There're basically two different kinds of numbers in Python. Let's go ahead and make a working copy of variables.py, and we'll look at them, variables-numbers.py. We'll open our working copy. And we'll go ahead and define a variable. And we'll give it a value. And then we'll print that variable and save and run.
And you see we get that value.
So what we have here is an integer type.
So if I type num and I'll also have num, so we'll get both the type and the value,
we'll go ahead and run that,
and we see that its class is int, and its value is 42.
If I say 42.0, now its type is going to be
You have integers, and you have floating point numbers. If I take an integer like this, and I say 42/ 9, I'm no longer going to have an integer. If I save this and run it, we'll see that I have class 'float' and that it is this real number with a whole lot of digits after the decimal point. If I want to get an integer division, I can use two slashes instead of one. And now what I'll get, instead of 4.66666, I will get just 4.
You'll notice that it is not rounded up. So if I want it to be rounded, I can type round and get back the floating point division and save that and run it, and now we have it rounded up. It's a 5. I can give another argument to round it to how many digits I want it to round to. I can save that and run it. And now we have 4.67. In addition to the integer division with the two slashes, remember it was like this - if I save that and run it, we get the 4 - I might also want the remainder, which is also called modulo, and that's with the % sign.
So if I save that and run it, I have 6. That's the remainder after you do that 42/9. It's 4 with a remainder of 6. If I have a floating point number, say 42.9, but I want to make sure that it's actually going to be read as an integer, I can say int of, like this, and save that and run it, and I get just the 42 part.
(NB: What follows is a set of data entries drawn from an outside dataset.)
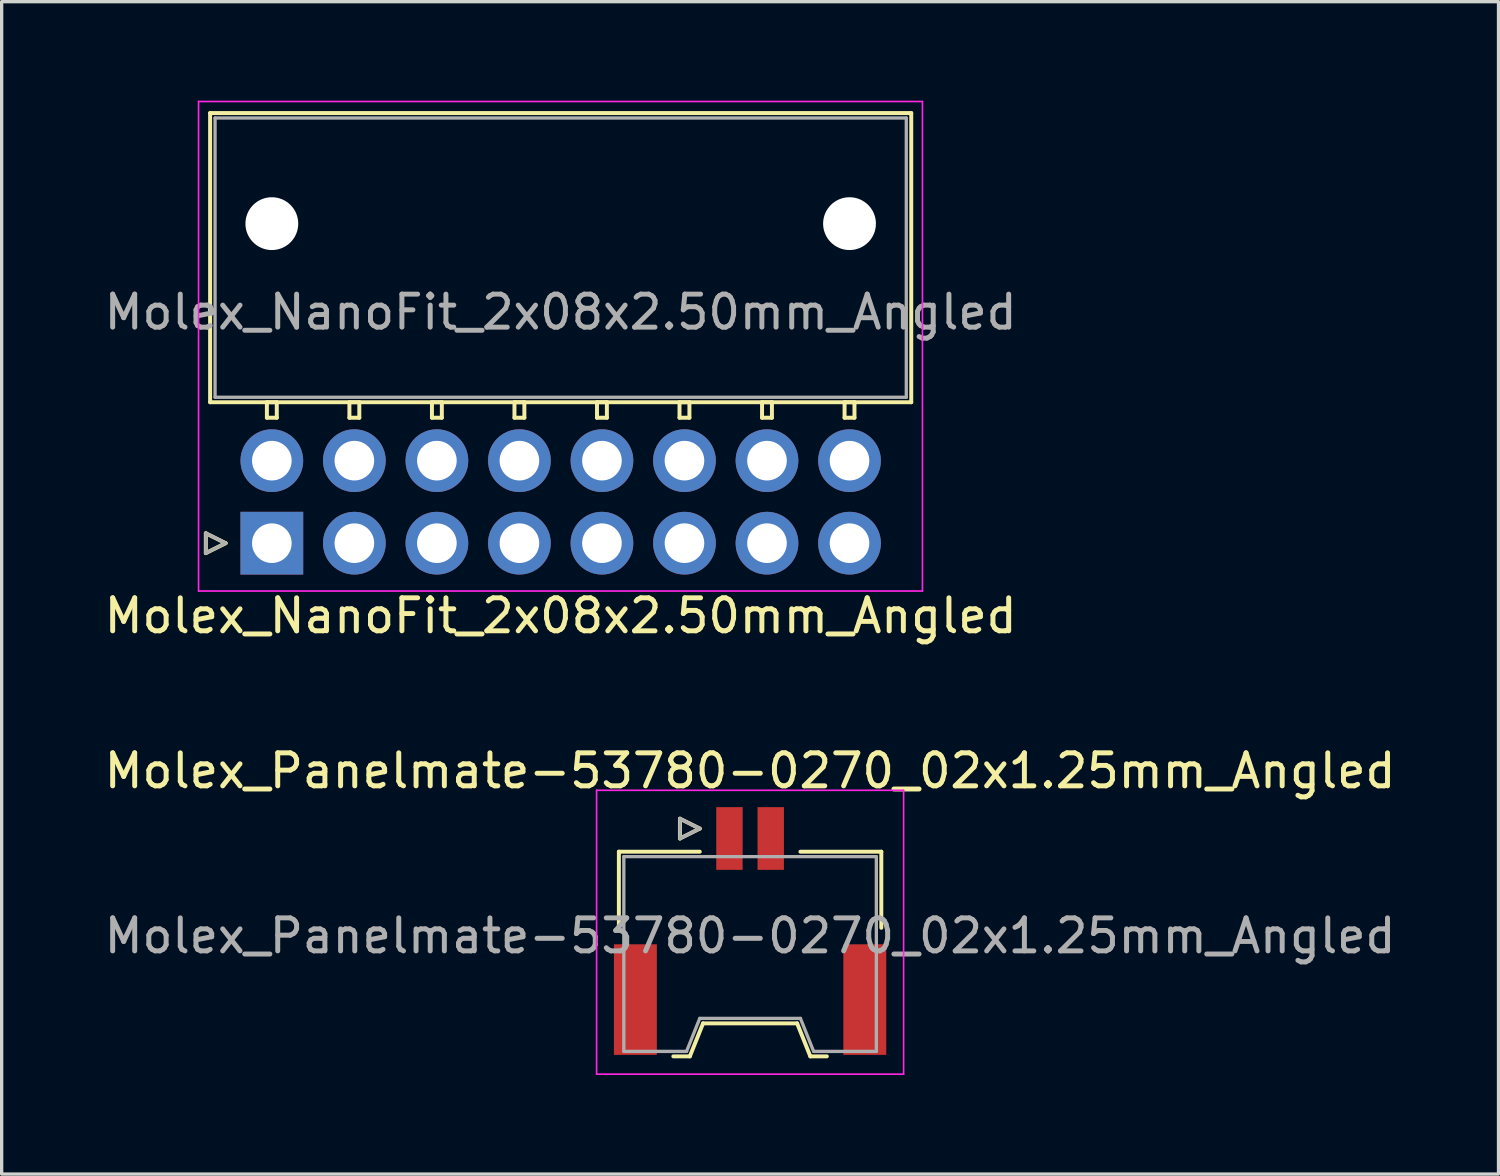
<source format=kicad_pcb>
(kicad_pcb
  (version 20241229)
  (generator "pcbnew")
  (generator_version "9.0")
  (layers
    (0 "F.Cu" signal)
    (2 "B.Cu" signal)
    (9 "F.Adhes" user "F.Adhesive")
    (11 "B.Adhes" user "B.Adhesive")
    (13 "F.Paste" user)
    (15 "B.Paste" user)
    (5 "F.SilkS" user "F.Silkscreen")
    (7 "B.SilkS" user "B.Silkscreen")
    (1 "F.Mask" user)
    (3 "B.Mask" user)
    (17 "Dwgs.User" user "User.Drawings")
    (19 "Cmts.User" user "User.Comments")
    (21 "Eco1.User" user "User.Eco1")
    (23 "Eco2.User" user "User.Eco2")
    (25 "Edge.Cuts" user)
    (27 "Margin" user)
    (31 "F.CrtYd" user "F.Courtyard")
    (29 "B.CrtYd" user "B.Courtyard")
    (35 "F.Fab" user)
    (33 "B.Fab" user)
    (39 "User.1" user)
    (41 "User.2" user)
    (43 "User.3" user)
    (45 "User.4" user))
  (footprint "Molex_Panelmate-53780-0270_02x1.25mm_Angled"
    (layer "F.Cu")
    (at 19.673 24.791)
    (property "Reference" "Molex_Panelmate-53780-0270_02x1.25mm_Angled" (at 0 -4.49 0) (layer "F.SilkS") (effects (font (size 1 1) (thickness 0.15))))
    (attr smd)
    (fp_line (start -3.975 -2.04) (end -3.975 0.265) (stroke (width 0.12) (type solid)) (layer "F.SilkS"))
    (fp_line (start -2.325 4.16) (end -1.825 4.16) (stroke (width 0.12) (type solid)) (layer "F.SilkS"))
    (fp_line (start -2.125 -3.04) (end -2.125 -2.44) (stroke (width 0.12) (type solid)) (layer "F.SilkS"))
    (fp_line (start -2.125 -2.44) (end -1.525 -2.74) (stroke (width 0.12) (type solid)) (layer "F.SilkS"))
    (fp_line (start -1.825 4.16) (end -1.425 3.16) (stroke (width 0.12) (type solid)) (layer "F.SilkS"))
    (fp_line (start -1.525 -2.74) (end -2.125 -3.04) (stroke (width 0.12) (type solid)) (layer "F.SilkS"))
    (fp_line (start -1.525 -2.04) (end -3.975 -2.04) (stroke (width 0.12) (type solid)) (layer "F.SilkS"))
    (fp_line (start -1.425 3.16) (end 1.425 3.16) (stroke (width 0.12) (type solid)) (layer "F.SilkS"))
    (fp_line (start 1.425 3.16) (end 1.825 4.16) (stroke (width 0.12) (type solid)) (layer "F.SilkS"))
    (fp_line (start 1.525 -2.04) (end 3.975 -2.04) (stroke (width 0.12) (type solid)) (layer "F.SilkS"))
    (fp_line (start 1.825 4.16) (end 2.325 4.16) (stroke (width 0.12) (type solid)) (layer "F.SilkS"))
    (fp_line (start 3.975 -2.04) (end 3.975 0.265) (stroke (width 0.12) (type solid)) (layer "F.SilkS"))
    (fp_line (start -4.65 -3.9) (end -4.65 4.7) (stroke (width 0.05) (type solid)) (layer "F.CrtYd"))
    (fp_line (start -4.65 4.7) (end 4.65 4.7) (stroke (width 0.05) (type solid)) (layer "F.CrtYd"))
    (fp_line (start 4.65 -3.9) (end -4.65 -3.9) (stroke (width 0.05) (type solid)) (layer "F.CrtYd"))
    (fp_line (start 4.65 4.7) (end 4.65 -3.9) (stroke (width 0.05) (type solid)) (layer "F.CrtYd"))
    (fp_line (start -3.825 -1.89) (end -3.825 4.01) (stroke (width 0.1) (type solid)) (layer "F.Fab"))
    (fp_line (start -3.825 4.01) (end -1.925 4.01) (stroke (width 0.1) (type solid)) (layer "F.Fab"))
    (fp_line (start -2.125 -3.04) (end -2.125 -2.44) (stroke (width 0.1) (type solid)) (layer "F.Fab"))
    (fp_line (start -2.125 -2.44) (end -1.525 -2.74) (stroke (width 0.1) (type solid)) (layer "F.Fab"))
    (fp_line (start -1.925 4.01) (end -1.525 3.01) (stroke (width 0.1) (type solid)) (layer "F.Fab"))
    (fp_line (start -1.525 -2.74) (end -2.125 -3.04) (stroke (width 0.1) (type solid)) (layer "F.Fab"))
    (fp_line (start -1.525 3.01) (end 1.525 3.01) (stroke (width 0.1) (type solid)) (layer "F.Fab"))
    (fp_line (start 1.525 3.01) (end 1.925 4.01) (stroke (width 0.1) (type solid)) (layer "F.Fab"))
    (fp_line (start 1.925 4.01) (end 3.825 4.01) (stroke (width 0.1) (type solid)) (layer "F.Fab"))
    (fp_line (start 3.825 -1.89) (end -3.825 -1.89) (stroke (width 0.1) (type solid)) (layer "F.Fab"))
    (fp_line (start 3.825 4.01) (end 3.825 -1.89) (stroke (width 0.1) (type solid)) (layer "F.Fab"))
    (fp_text user "${REFERENCE}" (at 0 0.51 0) (layer "F.Fab") (effects (font (size 1 1) (thickness 0.15))))
    (pad "" smd rect (at -3.475 2.44) (size 1.3 3.35) (layers "F.Cu" "F.Mask" "F.Paste"))
    (pad "" smd rect (at 3.475 2.44) (size 1.3 3.35) (layers "F.Cu" "F.Mask" "F.Paste"))
    (pad "1" smd rect (at -0.625 -2.44) (size 0.8 1.9) (layers "F.Cu" "F.Mask" "F.Paste"))
    (pad "2" smd rect (at 0.625 -2.44) (size 0.8 1.9) (layers "F.Cu" "F.Mask" "F.Paste")))
  (footprint "Molex_NanoFit_2x08x2.50mm_Angled"
    (layer "F.Cu")
    (at 5.185 13.405)
    (property "Reference" "Molex_NanoFit_2x08x2.50mm_Angled" (at 8.75 2.2 0) (layer "F.SilkS") (effects (font (size 1 1) (thickness 0.15))))
    (attr through_hole)
    (fp_line (start -2 -0.3) (end -1.4 0) (stroke (width 0.12) (type solid)) (layer "F.SilkS"))
    (fp_line (start -2 0.3) (end -2 -0.3) (stroke (width 0.12) (type solid)) (layer "F.SilkS"))
    (fp_line (start -1.87 -13.03) (end -1.87 -4.27) (stroke (width 0.12) (type solid)) (layer "F.SilkS"))
    (fp_line (start -1.87 -4.27) (end 19.37 -4.27) (stroke (width 0.12) (type solid)) (layer "F.SilkS"))
    (fp_line (start -1.4 0) (end -2 0.3) (stroke (width 0.12) (type solid)) (layer "F.SilkS"))
    (fp_line (start -0.15 -4.27) (end -0.15 -3.8) (stroke (width 0.12) (type solid)) (layer "F.SilkS"))
    (fp_line (start -0.15 -3.8) (end 0.15 -3.8) (stroke (width 0.12) (type solid)) (layer "F.SilkS"))
    (fp_line (start 0.15 -4.27) (end -0.15 -4.27) (stroke (width 0.12) (type solid)) (layer "F.SilkS"))
    (fp_line (start 0.15 -3.8) (end 0.15 -4.27) (stroke (width 0.12) (type solid)) (layer "F.SilkS"))
    (fp_line (start 2.35 -4.27) (end 2.35 -3.8) (stroke (width 0.12) (type solid)) (layer "F.SilkS"))
    (fp_line (start 2.35 -3.8) (end 2.65 -3.8) (stroke (width 0.12) (type solid)) (layer "F.SilkS"))
    (fp_line (start 2.65 -4.27) (end 2.35 -4.27) (stroke (width 0.12) (type solid)) (layer "F.SilkS"))
    (fp_line (start 2.65 -3.8) (end 2.65 -4.27) (stroke (width 0.12) (type solid)) (layer "F.SilkS"))
    (fp_line (start 4.85 -4.27) (end 4.85 -3.8) (stroke (width 0.12) (type solid)) (layer "F.SilkS"))
    (fp_line (start 4.85 -3.8) (end 5.15 -3.8) (stroke (width 0.12) (type solid)) (layer "F.SilkS"))
    (fp_line (start 5.15 -4.27) (end 4.85 -4.27) (stroke (width 0.12) (type solid)) (layer "F.SilkS"))
    (fp_line (start 5.15 -3.8) (end 5.15 -4.27) (stroke (width 0.12) (type solid)) (layer "F.SilkS"))
    (fp_line (start 7.35 -4.27) (end 7.35 -3.8) (stroke (width 0.12) (type solid)) (layer "F.SilkS"))
    (fp_line (start 7.35 -3.8) (end 7.65 -3.8) (stroke (width 0.12) (type solid)) (layer "F.SilkS"))
    (fp_line (start 7.65 -4.27) (end 7.35 -4.27) (stroke (width 0.12) (type solid)) (layer "F.SilkS"))
    (fp_line (start 7.65 -3.8) (end 7.65 -4.27) (stroke (width 0.12) (type solid)) (layer "F.SilkS"))
    (fp_line (start 9.85 -4.27) (end 9.85 -3.8) (stroke (width 0.12) (type solid)) (layer "F.SilkS"))
    (fp_line (start 9.85 -3.8) (end 10.15 -3.8) (stroke (width 0.12) (type solid)) (layer "F.SilkS"))
    (fp_line (start 10.15 -4.27) (end 9.85 -4.27) (stroke (width 0.12) (type solid)) (layer "F.SilkS"))
    (fp_line (start 10.15 -3.8) (end 10.15 -4.27) (stroke (width 0.12) (type solid)) (layer "F.SilkS"))
    (fp_line (start 12.35 -4.27) (end 12.35 -3.8) (stroke (width 0.12) (type solid)) (layer "F.SilkS"))
    (fp_line (start 12.35 -3.8) (end 12.65 -3.8) (stroke (width 0.12) (type solid)) (layer "F.SilkS"))
    (fp_line (start 12.65 -4.27) (end 12.35 -4.27) (stroke (width 0.12) (type solid)) (layer "F.SilkS"))
    (fp_line (start 12.65 -3.8) (end 12.65 -4.27) (stroke (width 0.12) (type solid)) (layer "F.SilkS"))
    (fp_line (start 14.85 -4.27) (end 14.85 -3.8) (stroke (width 0.12) (type solid)) (layer "F.SilkS"))
    (fp_line (start 14.85 -3.8) (end 15.15 -3.8) (stroke (width 0.12) (type solid)) (layer "F.SilkS"))
    (fp_line (start 15.15 -4.27) (end 14.85 -4.27) (stroke (width 0.12) (type solid)) (layer "F.SilkS"))
    (fp_line (start 15.15 -3.8) (end 15.15 -4.27) (stroke (width 0.12) (type solid)) (layer "F.SilkS"))
    (fp_line (start 17.35 -4.27) (end 17.35 -3.8) (stroke (width 0.12) (type solid)) (layer "F.SilkS"))
    (fp_line (start 17.35 -3.8) (end 17.65 -3.8) (stroke (width 0.12) (type solid)) (layer "F.SilkS"))
    (fp_line (start 17.65 -4.27) (end 17.35 -4.27) (stroke (width 0.12) (type solid)) (layer "F.SilkS"))
    (fp_line (start 17.65 -3.8) (end 17.65 -4.27) (stroke (width 0.12) (type solid)) (layer "F.SilkS"))
    (fp_line (start 19.37 -13.03) (end -1.87 -13.03) (stroke (width 0.12) (type solid)) (layer "F.SilkS"))
    (fp_line (start 19.37 -4.27) (end 19.37 -13.03) (stroke (width 0.12) (type solid)) (layer "F.SilkS"))
    (fp_line (start -2.22 -13.38) (end -2.22 1.45) (stroke (width 0.05) (type solid)) (layer "F.CrtYd"))
    (fp_line (start -2.22 1.45) (end 19.71 1.45) (stroke (width 0.05) (type solid)) (layer "F.CrtYd"))
    (fp_line (start 19.71 -13.38) (end -2.22 -13.38) (stroke (width 0.05) (type solid)) (layer "F.CrtYd"))
    (fp_line (start 19.71 1.45) (end 19.71 -13.38) (stroke (width 0.05) (type solid)) (layer "F.CrtYd"))
    (fp_line (start -2 -0.3) (end -1.4 0) (stroke (width 0.1) (type solid)) (layer "F.Fab"))
    (fp_line (start -2 0.3) (end -2 -0.3) (stroke (width 0.1) (type solid)) (layer "F.Fab"))
    (fp_line (start -1.72 -12.88) (end -1.72 -4.42) (stroke (width 0.1) (type solid)) (layer "F.Fab"))
    (fp_line (start -1.72 -4.42) (end 19.22 -4.42) (stroke (width 0.1) (type solid)) (layer "F.Fab"))
    (fp_line (start -1.4 0) (end -2 0.3) (stroke (width 0.1) (type solid)) (layer "F.Fab"))
    (fp_line (start 19.22 -12.88) (end -1.72 -12.88) (stroke (width 0.1) (type solid)) (layer "F.Fab"))
    (fp_line (start 19.22 -4.42) (end 19.22 -12.88) (stroke (width 0.1) (type solid)) (layer "F.Fab"))
    (fp_text user "${REFERENCE}" (at 8.75 -7 0) (layer "F.Fab") (effects (font (size 1 1) (thickness 0.15))))
    (pad "" np_thru_hole circle (at 0 -9.68) (size 1.6 1.6) (drill 1.6) (layers "*.Cu" "*.Mask"))
    (pad "" np_thru_hole circle (at 17.5 -9.68) (size 1.6 1.6) (drill 1.6) (layers "*.Cu" "*.Mask"))
    (pad "1" thru_hole rect (at 0 0) (size 1.9 1.9) (drill 1.2) (layers "*.Cu" "*.Mask"))
    (pad "2" thru_hole circle (at 2.5 0) (size 1.9 1.9) (drill 1.2) (layers "*.Cu" "*.Mask"))
    (pad "3" thru_hole circle (at 5 0) (size 1.9 1.9) (drill 1.2) (layers "*.Cu" "*.Mask"))
    (pad "4" thru_hole circle (at 7.5 0) (size 1.9 1.9) (drill 1.2) (layers "*.Cu" "*.Mask"))
    (pad "5" thru_hole circle (at 10 0) (size 1.9 1.9) (drill 1.2) (layers "*.Cu" "*.Mask"))
    (pad "6" thru_hole circle (at 12.5 0) (size 1.9 1.9) (drill 1.2) (layers "*.Cu" "*.Mask"))
    (pad "7" thru_hole circle (at 15 0) (size 1.9 1.9) (drill 1.2) (layers "*.Cu" "*.Mask"))
    (pad "8" thru_hole circle (at 17.5 0) (size 1.9 1.9) (drill 1.2) (layers "*.Cu" "*.Mask"))
    (pad "9" thru_hole circle (at 0 -2.5) (size 1.9 1.9) (drill 1.2) (layers "*.Cu" "*.Mask"))
    (pad "10" thru_hole circle (at 2.5 -2.5) (size 1.9 1.9) (drill 1.2) (layers "*.Cu" "*.Mask"))
    (pad "11" thru_hole circle (at 5 -2.5) (size 1.9 1.9) (drill 1.2) (layers "*.Cu" "*.Mask"))
    (pad "12" thru_hole circle (at 7.5 -2.5) (size 1.9 1.9) (drill 1.2) (layers "*.Cu" "*.Mask"))
    (pad "13" thru_hole circle (at 10 -2.5) (size 1.9 1.9) (drill 1.2) (layers "*.Cu" "*.Mask"))
    (pad "14" thru_hole circle (at 12.5 -2.5) (size 1.9 1.9) (drill 1.2) (layers "*.Cu" "*.Mask"))
    (pad "15" thru_hole circle (at 15 -2.5) (size 1.9 1.9) (drill 1.2) (layers "*.Cu" "*.Mask"))
    (pad "16" thru_hole circle (at 17.5 -2.5) (size 1.9 1.9) (drill 1.2) (layers "*.Cu" "*.Mask")))
  (gr_rect
    (start -3 -3)
    (end 42.345 32.517)
    (stroke (width 0.1) (type default))
    (fill no)
    (layer "Edge.Cuts")))
</source>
Likewise, if I have an integer number and I want the floating point representation of it, I can say float like that and save that and run it. And I actually get a floating point representation of the integer 42. Float and int are actually object constructors. These are constructors for those classes. So when I say float 42, what I'm actually doing is I'm creating an object of type float, and I'm giving it an initial value of 42.
That's getting passed to the constructor. So those are the basic ways that you can use and create integers and floating point numbers in Python 3.